** Selected text **
>>>>>
The caddy box can be designed and implemented as a complete standalone system to include, but not be limited to, the control system, sanitization system, sanitization fluid (in a reservoir), lights, indicators, audio system (e.g., alerts, beeps, etc.), user interface to assist in programming specific functions, inputs and outputs for networking, wired and/or wireless ports, commonly-known serial communications connections (e.g., USB), power storage system to operate under charge, power plug connector for grid use and charging, and so on.

In yet another embodiment, the caddy box can be designed and implemented to include a wireless charging capability (e.g., induction). More specifically, the caddy box can include a wireless charger for each station or a single wireless charger that straddles all caddy box stations. Thus, where provided as a capability of the clippers and other charge-driven barber tools, placement of the clippers, for example, into a caddy box station will automatically initiate wireless charging of a compatible barber/salon tool. When the charge is completed, an indication on or from the caddy box can be produced (e.g., an audio tone, a light turned off or on, etc.) to alert the user that charging is complete.

In still another embodiment, sanitized head covers (e.g., clip-on) can be created and utilized for the clippers and/or shavers. The covers can be manually applied as a slip-on, clip-on, and/or magnetic-based to remain secured to the specific tool head (clipper, shaver, etc.). The head cover can be constructed to employ a sponge and/or gel inside to sanitize the tool head while the tool cover is in place on the head.

As previously indicated, and where allowed, cleaning sponges can be employed in the base of each station (e.g., located at the bottom of the caddy box where tool head rests) or one sponge for and across all stations. The sponge can be removed for cleaning and reuse of the sponges.
<<<<<
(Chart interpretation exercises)
>>>>>
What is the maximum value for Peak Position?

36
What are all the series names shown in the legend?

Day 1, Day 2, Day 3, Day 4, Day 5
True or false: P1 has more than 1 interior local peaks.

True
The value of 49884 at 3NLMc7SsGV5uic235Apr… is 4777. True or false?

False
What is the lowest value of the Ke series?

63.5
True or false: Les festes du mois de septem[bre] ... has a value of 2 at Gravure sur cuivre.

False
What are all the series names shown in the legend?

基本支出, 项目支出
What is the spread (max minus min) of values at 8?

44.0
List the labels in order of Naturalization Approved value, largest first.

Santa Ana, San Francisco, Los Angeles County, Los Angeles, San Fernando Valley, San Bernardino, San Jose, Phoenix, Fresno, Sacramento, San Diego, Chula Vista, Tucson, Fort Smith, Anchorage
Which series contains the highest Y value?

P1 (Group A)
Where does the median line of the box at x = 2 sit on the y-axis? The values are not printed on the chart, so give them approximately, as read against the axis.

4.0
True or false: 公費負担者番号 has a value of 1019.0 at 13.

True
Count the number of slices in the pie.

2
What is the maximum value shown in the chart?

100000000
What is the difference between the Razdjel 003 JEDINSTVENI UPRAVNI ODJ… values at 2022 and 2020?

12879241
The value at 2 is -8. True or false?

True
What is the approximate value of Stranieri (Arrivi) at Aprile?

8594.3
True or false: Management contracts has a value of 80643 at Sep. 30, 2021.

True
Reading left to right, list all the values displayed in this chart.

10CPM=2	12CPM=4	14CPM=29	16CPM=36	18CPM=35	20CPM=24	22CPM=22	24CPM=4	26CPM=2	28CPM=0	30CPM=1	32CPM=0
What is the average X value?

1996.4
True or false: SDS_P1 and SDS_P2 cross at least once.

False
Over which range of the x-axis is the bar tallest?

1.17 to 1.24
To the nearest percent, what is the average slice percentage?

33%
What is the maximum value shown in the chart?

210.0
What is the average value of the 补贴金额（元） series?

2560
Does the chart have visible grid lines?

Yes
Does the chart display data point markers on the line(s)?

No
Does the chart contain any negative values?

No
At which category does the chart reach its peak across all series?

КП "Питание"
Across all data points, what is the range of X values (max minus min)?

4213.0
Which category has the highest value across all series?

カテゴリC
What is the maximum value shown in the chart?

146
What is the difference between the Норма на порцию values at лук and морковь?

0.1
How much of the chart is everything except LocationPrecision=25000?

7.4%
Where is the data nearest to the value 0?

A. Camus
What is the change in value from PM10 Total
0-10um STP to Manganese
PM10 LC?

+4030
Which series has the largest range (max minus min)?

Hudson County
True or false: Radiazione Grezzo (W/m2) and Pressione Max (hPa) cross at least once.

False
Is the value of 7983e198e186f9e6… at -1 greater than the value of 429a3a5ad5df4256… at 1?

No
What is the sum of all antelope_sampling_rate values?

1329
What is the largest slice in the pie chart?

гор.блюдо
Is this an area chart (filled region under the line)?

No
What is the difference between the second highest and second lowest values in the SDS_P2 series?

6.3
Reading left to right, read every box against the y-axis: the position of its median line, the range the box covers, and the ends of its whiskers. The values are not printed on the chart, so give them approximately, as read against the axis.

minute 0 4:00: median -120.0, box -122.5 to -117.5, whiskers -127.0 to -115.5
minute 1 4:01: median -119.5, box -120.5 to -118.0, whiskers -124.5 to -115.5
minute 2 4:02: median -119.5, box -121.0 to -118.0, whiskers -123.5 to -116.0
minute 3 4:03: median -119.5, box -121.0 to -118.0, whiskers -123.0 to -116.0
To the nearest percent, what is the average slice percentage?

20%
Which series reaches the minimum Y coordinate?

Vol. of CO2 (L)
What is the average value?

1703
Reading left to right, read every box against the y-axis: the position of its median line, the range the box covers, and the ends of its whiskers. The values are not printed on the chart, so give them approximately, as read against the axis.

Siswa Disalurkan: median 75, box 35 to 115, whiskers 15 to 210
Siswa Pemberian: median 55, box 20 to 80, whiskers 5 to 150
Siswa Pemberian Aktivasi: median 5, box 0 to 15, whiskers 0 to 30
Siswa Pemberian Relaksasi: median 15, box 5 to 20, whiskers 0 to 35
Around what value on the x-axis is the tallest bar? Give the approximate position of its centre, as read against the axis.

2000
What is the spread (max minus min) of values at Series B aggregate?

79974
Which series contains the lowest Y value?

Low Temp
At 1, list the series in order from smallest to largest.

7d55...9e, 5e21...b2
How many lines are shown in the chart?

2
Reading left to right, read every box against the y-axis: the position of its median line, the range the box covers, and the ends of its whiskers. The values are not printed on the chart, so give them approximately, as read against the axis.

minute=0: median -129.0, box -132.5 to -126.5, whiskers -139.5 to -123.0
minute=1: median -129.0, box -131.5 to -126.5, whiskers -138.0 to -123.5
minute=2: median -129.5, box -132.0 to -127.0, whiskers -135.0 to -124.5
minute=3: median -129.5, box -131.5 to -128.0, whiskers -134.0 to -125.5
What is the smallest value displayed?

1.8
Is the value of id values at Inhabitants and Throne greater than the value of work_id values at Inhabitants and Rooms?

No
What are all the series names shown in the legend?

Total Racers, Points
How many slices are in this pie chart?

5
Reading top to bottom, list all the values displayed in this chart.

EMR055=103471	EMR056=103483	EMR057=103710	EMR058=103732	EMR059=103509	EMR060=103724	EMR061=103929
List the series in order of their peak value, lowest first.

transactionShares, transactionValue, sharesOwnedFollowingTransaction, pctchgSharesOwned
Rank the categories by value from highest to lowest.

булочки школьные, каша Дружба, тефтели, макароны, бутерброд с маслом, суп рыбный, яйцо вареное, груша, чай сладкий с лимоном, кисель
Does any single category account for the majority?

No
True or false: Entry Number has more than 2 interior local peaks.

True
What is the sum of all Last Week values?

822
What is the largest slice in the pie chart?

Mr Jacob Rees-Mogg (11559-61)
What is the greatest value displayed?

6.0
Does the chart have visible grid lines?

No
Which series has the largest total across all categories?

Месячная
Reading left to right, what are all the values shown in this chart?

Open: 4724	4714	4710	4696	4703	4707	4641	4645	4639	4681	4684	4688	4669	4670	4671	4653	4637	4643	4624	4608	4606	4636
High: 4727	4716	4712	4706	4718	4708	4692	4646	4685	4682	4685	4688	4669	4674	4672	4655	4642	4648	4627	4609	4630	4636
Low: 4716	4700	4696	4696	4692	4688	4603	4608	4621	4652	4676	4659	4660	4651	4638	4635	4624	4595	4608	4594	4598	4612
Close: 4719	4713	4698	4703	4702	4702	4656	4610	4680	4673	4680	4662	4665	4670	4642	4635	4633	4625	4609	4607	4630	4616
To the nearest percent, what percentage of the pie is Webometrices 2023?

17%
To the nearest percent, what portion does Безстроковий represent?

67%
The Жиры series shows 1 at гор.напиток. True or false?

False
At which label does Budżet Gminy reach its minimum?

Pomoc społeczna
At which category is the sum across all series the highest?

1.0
<<<<<
** Requirement 1 **
Based on the caddy box description, decide whether each statement is true. Answer yes or no, and quote the words from the description that decide it. (a) A single wireless charger may span every station of the caddy box. (b) The head covers can be secured to a tool head only by magnetic means. (c) The cleaning sponges in the stations cannot be reused.
** Requirement 2 **
List every manner of application that the caddy box description gives for keeping the head covers secured to a tool head.
** Requirement 3 **
Write out the caddy box description, starting at "In yet another" and continuing down to "charging is complete.".

** Task solution 1 **
(a) Yes: "a single wireless charger that straddles all caddy box stations"
(b) No: "The covers can be manually applied as a slip-on, clip-on, and/or magnetic-based"
(c) No: "The sponge can be removed for cleaning and reuse of the sponges."

** Task solution 2 **
- slip-on
- clip-on
- magnetic-based

** Task solution 3 **
In yet another embodiment, the caddy box can be designed and implemented to include a wireless charging capability (e.g., induction). More specifically, the caddy box can include a wireless charger for each station or a single wireless charger that straddles all caddy box stations. Thus, where provided as a capability of the clippers and other charge-driven barber tools, placement of the clippers, for example, into a caddy box station will automatically initiate wireless charging of a compatible barber/salon tool. When the charge is completed, an indication on or from the caddy box can be produced (e.g., an audio tone, a light turned off or on, etc.) to alert the user that charging is complete.